Task to carry out: Retype, word for word, every line from the one holding "T2474, due: Jan 30 -> Jan 29" through the one holding "#164, priority: 低 -> 紧急" in the entries below, both included, and only those lines.
<<<<
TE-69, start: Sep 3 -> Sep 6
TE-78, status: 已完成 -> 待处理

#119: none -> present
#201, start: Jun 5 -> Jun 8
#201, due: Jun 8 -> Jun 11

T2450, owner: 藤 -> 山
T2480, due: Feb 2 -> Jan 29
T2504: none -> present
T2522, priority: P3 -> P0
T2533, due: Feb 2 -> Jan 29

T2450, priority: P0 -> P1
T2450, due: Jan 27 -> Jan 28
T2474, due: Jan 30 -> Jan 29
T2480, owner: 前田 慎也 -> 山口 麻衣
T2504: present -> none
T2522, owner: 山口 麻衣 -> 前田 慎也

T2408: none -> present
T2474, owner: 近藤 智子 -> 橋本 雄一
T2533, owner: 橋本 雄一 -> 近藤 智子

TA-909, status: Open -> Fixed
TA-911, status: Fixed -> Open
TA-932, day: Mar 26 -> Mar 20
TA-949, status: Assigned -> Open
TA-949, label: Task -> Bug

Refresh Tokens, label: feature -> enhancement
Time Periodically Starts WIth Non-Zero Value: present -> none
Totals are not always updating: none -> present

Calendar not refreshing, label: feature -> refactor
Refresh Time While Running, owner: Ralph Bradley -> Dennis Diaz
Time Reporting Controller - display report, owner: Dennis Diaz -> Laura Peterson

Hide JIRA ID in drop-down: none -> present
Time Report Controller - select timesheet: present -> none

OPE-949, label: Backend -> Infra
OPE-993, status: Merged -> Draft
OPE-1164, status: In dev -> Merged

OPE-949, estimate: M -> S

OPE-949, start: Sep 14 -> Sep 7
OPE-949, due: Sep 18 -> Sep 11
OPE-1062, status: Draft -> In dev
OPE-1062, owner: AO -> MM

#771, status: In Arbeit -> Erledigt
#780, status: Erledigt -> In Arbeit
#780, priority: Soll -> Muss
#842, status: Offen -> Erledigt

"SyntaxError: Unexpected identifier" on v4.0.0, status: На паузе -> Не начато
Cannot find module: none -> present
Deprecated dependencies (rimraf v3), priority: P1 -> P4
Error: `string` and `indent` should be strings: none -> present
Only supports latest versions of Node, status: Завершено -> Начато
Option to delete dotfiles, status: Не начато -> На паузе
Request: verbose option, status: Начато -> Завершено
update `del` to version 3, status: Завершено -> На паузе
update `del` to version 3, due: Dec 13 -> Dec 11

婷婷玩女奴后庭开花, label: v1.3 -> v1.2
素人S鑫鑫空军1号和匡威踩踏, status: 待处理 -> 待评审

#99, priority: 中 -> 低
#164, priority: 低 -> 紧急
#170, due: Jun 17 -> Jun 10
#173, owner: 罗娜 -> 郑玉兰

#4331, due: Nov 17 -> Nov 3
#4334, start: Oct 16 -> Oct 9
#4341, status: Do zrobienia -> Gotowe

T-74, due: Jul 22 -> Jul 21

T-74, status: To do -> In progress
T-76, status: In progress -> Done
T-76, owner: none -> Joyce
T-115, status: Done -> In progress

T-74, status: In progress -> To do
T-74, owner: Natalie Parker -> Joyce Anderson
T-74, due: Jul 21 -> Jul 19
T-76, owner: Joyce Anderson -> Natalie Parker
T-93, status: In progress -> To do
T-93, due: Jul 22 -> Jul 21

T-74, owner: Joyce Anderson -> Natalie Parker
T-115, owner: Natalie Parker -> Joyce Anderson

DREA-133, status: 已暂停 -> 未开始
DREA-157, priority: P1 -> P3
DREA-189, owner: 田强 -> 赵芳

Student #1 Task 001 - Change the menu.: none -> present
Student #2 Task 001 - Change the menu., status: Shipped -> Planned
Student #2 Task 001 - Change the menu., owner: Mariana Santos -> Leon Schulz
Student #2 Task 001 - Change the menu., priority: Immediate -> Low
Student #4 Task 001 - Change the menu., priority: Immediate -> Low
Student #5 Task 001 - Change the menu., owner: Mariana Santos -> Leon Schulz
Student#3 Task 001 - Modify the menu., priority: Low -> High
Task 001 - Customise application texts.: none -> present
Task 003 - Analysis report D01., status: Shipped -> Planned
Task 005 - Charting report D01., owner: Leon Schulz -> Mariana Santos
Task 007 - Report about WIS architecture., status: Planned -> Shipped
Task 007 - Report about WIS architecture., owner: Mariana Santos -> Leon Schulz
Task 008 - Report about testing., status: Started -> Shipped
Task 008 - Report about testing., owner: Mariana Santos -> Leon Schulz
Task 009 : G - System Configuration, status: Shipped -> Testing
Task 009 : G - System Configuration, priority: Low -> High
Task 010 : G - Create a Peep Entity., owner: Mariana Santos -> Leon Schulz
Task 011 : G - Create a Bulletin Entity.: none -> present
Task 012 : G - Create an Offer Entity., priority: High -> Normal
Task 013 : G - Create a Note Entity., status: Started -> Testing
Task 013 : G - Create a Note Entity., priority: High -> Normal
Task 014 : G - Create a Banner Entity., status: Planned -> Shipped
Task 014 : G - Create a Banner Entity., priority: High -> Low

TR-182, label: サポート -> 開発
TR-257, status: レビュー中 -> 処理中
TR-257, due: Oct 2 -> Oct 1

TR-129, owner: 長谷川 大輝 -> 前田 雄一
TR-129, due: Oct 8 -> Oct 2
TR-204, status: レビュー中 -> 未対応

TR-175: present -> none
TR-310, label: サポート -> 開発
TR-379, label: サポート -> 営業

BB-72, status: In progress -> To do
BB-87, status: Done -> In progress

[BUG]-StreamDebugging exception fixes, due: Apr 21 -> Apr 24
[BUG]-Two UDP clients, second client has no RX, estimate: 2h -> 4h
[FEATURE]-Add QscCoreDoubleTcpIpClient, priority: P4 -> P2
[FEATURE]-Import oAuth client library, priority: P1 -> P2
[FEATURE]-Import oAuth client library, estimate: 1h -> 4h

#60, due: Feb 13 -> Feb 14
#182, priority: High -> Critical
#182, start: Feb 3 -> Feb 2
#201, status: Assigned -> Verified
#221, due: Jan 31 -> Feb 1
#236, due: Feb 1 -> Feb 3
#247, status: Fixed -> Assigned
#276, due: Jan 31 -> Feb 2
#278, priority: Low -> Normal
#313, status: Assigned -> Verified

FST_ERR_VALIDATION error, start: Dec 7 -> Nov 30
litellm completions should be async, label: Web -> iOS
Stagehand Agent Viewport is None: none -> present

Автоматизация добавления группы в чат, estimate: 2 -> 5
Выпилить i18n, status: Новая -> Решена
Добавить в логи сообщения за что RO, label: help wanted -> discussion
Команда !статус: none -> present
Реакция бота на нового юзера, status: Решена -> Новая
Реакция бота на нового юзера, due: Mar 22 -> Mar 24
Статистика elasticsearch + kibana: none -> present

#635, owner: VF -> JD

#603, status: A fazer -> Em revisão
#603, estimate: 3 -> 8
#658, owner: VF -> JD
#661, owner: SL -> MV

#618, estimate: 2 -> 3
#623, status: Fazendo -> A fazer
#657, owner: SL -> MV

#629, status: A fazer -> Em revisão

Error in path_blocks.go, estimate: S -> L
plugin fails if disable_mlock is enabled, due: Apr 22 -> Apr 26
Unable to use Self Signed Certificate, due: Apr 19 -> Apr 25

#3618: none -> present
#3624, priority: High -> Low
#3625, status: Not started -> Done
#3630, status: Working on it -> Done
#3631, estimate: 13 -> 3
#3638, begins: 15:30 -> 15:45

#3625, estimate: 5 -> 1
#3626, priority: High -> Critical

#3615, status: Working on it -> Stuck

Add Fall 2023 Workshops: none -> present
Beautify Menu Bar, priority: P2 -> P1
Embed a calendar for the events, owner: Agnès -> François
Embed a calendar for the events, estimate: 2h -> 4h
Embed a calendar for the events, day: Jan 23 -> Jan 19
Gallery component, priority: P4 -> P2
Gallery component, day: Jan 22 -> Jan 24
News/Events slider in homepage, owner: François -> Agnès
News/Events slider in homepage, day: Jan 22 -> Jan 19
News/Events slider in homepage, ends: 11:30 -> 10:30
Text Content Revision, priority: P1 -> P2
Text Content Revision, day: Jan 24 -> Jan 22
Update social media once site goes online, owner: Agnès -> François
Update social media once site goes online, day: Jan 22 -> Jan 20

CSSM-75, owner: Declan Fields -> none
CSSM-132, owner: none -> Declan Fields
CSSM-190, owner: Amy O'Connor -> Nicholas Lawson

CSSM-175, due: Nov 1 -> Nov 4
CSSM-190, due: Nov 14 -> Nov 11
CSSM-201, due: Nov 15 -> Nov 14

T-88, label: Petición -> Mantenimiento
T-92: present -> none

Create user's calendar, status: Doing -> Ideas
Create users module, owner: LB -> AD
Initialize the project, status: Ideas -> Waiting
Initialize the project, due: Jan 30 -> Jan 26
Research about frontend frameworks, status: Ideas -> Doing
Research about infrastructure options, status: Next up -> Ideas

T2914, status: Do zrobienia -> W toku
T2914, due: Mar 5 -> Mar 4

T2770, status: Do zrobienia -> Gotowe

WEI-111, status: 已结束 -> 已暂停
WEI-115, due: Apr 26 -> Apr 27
>>>>
Solution for this task:
T2474, due: Jan 30 -> Jan 29
T2480, owner: 前田 慎也 -> 山口 麻衣
T2504: present -> none
T2522, owner: 山口 麻衣 -> 前田 慎也

T2408: none -> present
T2474, owner: 近藤 智子 -> 橋本 雄一
T2533, owner: 橋本 雄一 -> 近藤 智子

TA-909, status: Open -> Fixed
TA-911, status: Fixed -> Open
TA-932, day: Mar 26 -> Mar 20
TA-949, status: Assigned -> Open
TA-949, label: Task -> Bug

Refresh Tokens, label: feature -> enhancement
Time Periodically Starts WIth Non-Zero Value: present -> none
Totals are not always updating: none -> present

Calendar not refreshing, label: feature -> refactor
Refresh Time While Running, owner: Ralph Bradley -> Dennis Diaz
Time Reporting Controller - display report, owner: Dennis Diaz -> Laura Peterson

Hide JIRA ID in drop-down: none -> present
Time Report Controller - select timesheet: present -> none

OPE-949, label: Backend -> Infra
OPE-993, status: Merged -> Draft
OPE-1164, status: In dev -> Merged

OPE-949, estimate: M -> S

OPE-949, start: Sep 14 -> Sep 7
OPE-949, due: Sep 18 -> Sep 11
OPE-1062, status: Draft -> In dev
OPE-1062, owner: AO -> MM

#771, status: In Arbeit -> Erledigt
#780, status: Erledigt -> In Arbeit
#780, priority: Soll -> Muss
#842, status: Offen -> Erledigt

"SyntaxError: Unexpected identifier" on v4.0.0, status: На паузе -> Не начато
Cannot find module: none -> present
Deprecated dependencies (rimraf v3), priority: P1 -> P4
Error: `string` and `indent` should be strings: none -> present
Only supports latest versions of Node, status: Завершено -> Начато
Option to delete dotfiles, status: Не начато -> На паузе
Request: verbose option, status: Начато -> Завершено
update `del` to version 3, status: Завершено -> На паузе
update `del` to version 3, due: Dec 13 -> Dec 11

婷婷玩女奴后庭开花, label: v1.3 -> v1.2
素人S鑫鑫空军1号和匡威踩踏, status: 待处理 -> 待评审

#99, priority: 中 -> 低
#164, priority: 低 -> 紧急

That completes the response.